**AUFGABE:**
Setze den Textauszug über Redezeit und Stimmen von Männern und Frauen fort, und zwar im Anschluss an seinen letzten Satz.

**TEXTAUSZUG:**
+ + + +

Und, wer hätte das gedacht: Gerade mächtige
Männer gehören zu den Dauerrednern.
Frauen sprechen in solchen
Situationen schneller und kürzer, denn die Wahrscheinlichkeit,
dass man ihnen ins Wort fällt, ist
deutlich größer.
„Redezeit ist ein Statussymbol", sagt Marianne Schmid Mast, Professorin für
Organisationsverhalten an der wirtschaftswissenschaftlichen Fakultät der
Universität Lausanne.
Dies
gilt nach den Feststellungen der deutsch-türkischen Schriftstellerin Hilal Sezgin auch für Fernseh-Talkshows:
Männer
könnten vor laufender Kamera etwa anderthalbmal so lange reden, ohne dass
irgendwer etwas dabei finde. Männer im vorgerückten Alter gäben jede noch so
periphere Anekdote von sich, 90 Sekunden oder gar 120 Sekunden lang. „Aber wenn du als Frau in einer schnellen
Talkshow 45, gar 60 Sekunden am Stück ergattern willst, musst du deine
Argumente gut sortieren und die Sätze möglichst präzise raushauen, Stück für
Stück", sagte Sezgin in
einem Interview.
(Quelle:
siehe oben)
Doch
Vorsicht: Nach einer Studie der Yale Universität werden Frauen mit hoher Rede-Intensität
von beiden Geschlechtern als aggressiv empfunden.
Bei Männern dagegen gilt es als normal, wenn sie ihren Standpunkt deutlich und
energisch vertreten.
Was
ich auch immer wieder beobachte, wenn eine Rednerin auftritt
(beispielsweise bei Begrüßungen auf Milongas): Die Damen sind schwerer
verständlich, da sie zu schnell,
zu leise und zu hoch sprechen. Noch eindrucksvoller ist das Baby-Gequäkse von jungen Damen, die sich für kommende Stars in der
Unterhaltungsbrache halten. Die Tragik ist halt: Ein höherer Tonfall – gar noch
mit dem Kindchenschema garniert – wirkt weiblicher. Tiefere, sonore Stimmen aber empfinden auch weibliche Zuhörer als angenehmer und überzeugender.
Kein Wunder, dass die Mehrzahl der Hörbücher
von Männern vorgelesen wird!

+ + + +

**ZU PRÜFENDE DATEN:**
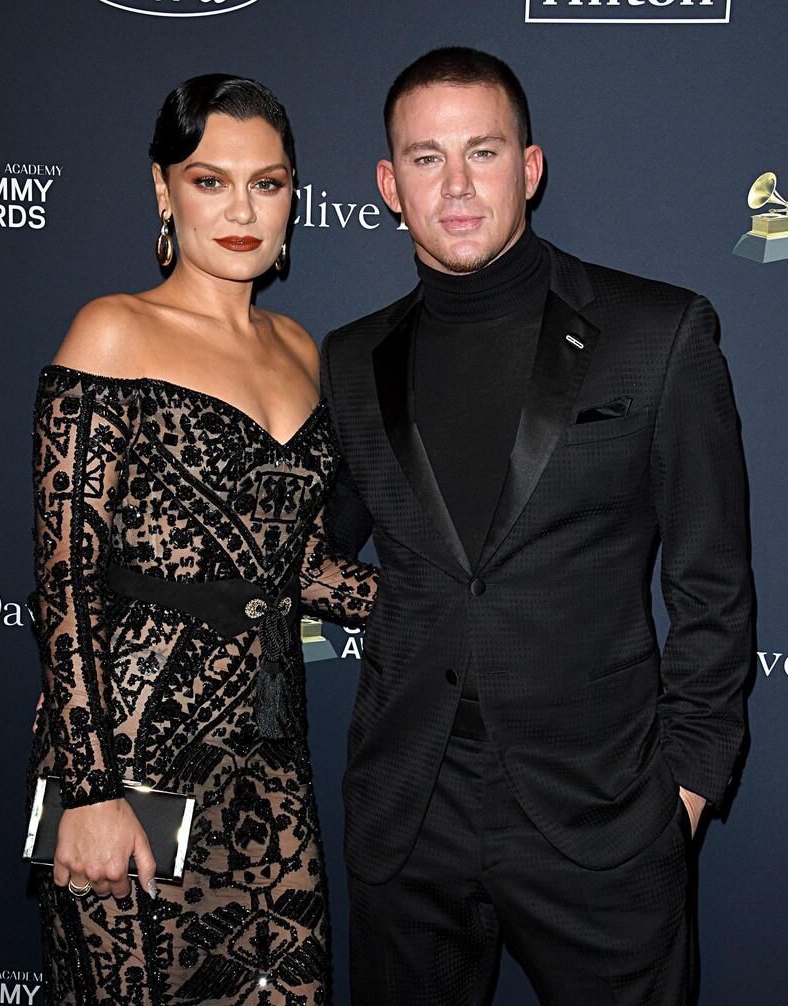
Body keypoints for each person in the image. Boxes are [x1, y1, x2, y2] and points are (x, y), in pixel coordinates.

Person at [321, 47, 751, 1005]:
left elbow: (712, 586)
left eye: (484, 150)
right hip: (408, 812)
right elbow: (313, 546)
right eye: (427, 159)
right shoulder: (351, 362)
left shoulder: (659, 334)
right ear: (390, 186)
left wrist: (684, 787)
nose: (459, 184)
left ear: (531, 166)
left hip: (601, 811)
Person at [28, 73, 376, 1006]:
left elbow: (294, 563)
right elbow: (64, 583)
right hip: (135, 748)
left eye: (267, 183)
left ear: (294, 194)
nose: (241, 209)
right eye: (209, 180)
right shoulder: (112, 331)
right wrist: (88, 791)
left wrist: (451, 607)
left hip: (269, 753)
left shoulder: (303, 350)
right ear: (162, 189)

+ + + +

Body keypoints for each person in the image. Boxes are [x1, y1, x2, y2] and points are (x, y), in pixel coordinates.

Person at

+ + + +

**ERGEBNIS:**
Höchst
aufschlussreich finde ich auch ein Interview
mit der Unternehmensberaterin Marion
Knaths:
Schon
kleinen Jungs gehe es beim Spielen ums Gewinnen, bei Mädchen eher um die
Gemeinschaft. Die wichtigste Gesprächs-Strategie bei männlichen
Konferenzteilnehmern laute: Rangordnung vor Inhalt. Und bei
einem männlichen Chef würden sich alle Männer „wie Kompassnadeln nach Norden zur Eins hin ausrichten“. Frauen dagegen versuchten,
sich an die gesamte Gruppe zu wenden. Das funktioniere halt nicht. Daher: „Immer an die Eins sprechen!“
Die
Hoffnung: In männlich dominierten Gruppen kippe das System ab einem Frauenanteil von zirka 30 Prozent.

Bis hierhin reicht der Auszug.